Przerażona odskoczyłam od psa i odwróciłam się w stronę Dominika. Zszokował mnie tym, że odważył się do mnie przyjść, po tym co zrobił swojemu bratu.
K – Czego chcesz?
D – Pogadać nic więcej.
K – Poczekaj aż skończę.
D – Ok.
Chłopak usiadł koło mnie i zafascynowany patrzył jak moje ręce muskają ciało labradora. Nie zwracałam na to uwagi. Byliśmy we własnym świecie. Black’i i ja. Nic więcej teraz nie miało znaczenia.
Kiedy muzyka się skończyła zauważyłam, że pusto wpatruję się w drzemiącego psa. Otrząsnęłam się. Delikatnie obudziłam moje 30-kilowe szczęście i zaczęłam składać koc. Dom też się podniósł i patrzył na mnie jakbym go zahipnotyzowała. Zdążyłam wszystko pochować i zaprowadzić psa do kojca. Odwróciłam się. Chłopak dalej zamyślony stał w tym samym miejscu co przedtem.

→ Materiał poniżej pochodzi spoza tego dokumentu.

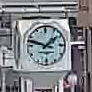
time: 1:47
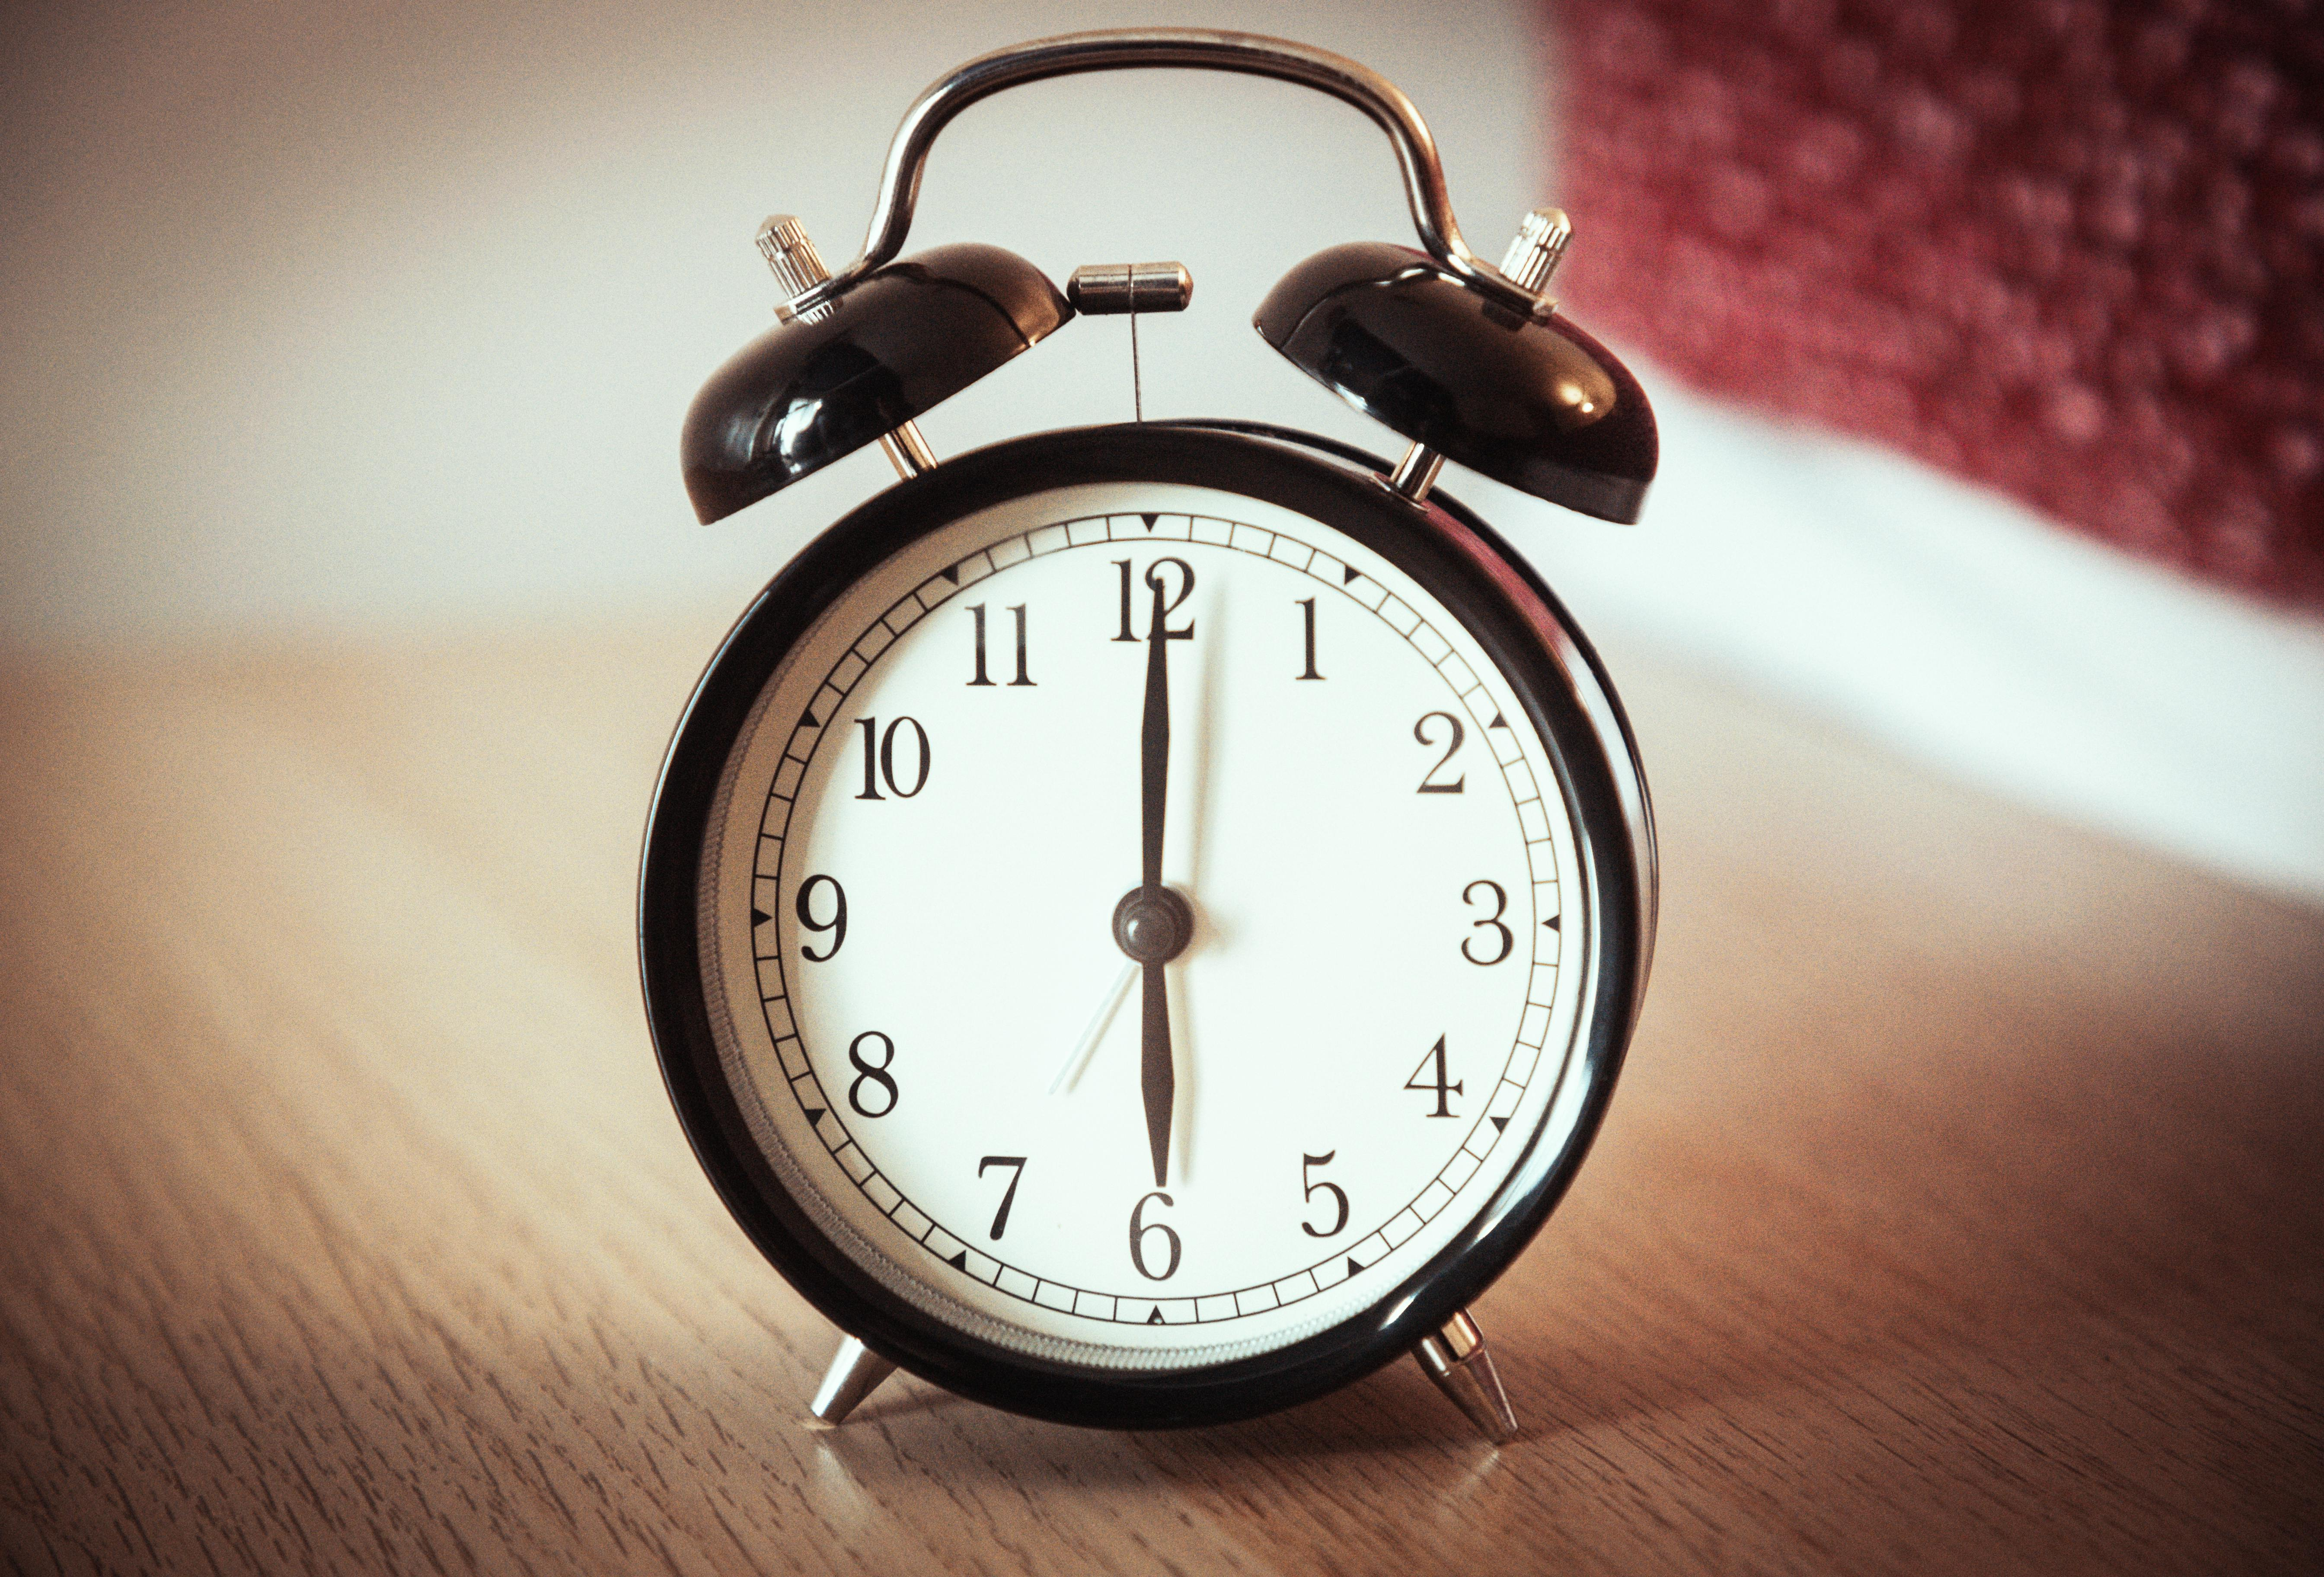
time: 6:00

K – Dominik idziesz czy nie?
Przyszły szwagier otrząsnął się i ruszył za mną. Mimo że już się ściemniało weszłam do lasu. Chłopak dzielnie przedzierał się przez leśne gęstwiny. Widać, że mieszka w mieście. Kiedy wyszliśmy na ścieżkę zrównał się ze mną.
K – Więc o czym chciałeś pogadać.
D – Chodzi o Mateusza. Ja się zmieniłem ale on nie chce mi wierzyć.
K – Po tym co się od niego dowiedziałam to ciężko jest ci wierzyć.
D – I wcale się nie dziwię… Ale czemu teraz stoisz obok mnie i ze mną rozmawiasz?
K – Bo wierzę, że ludzie się zmieniają.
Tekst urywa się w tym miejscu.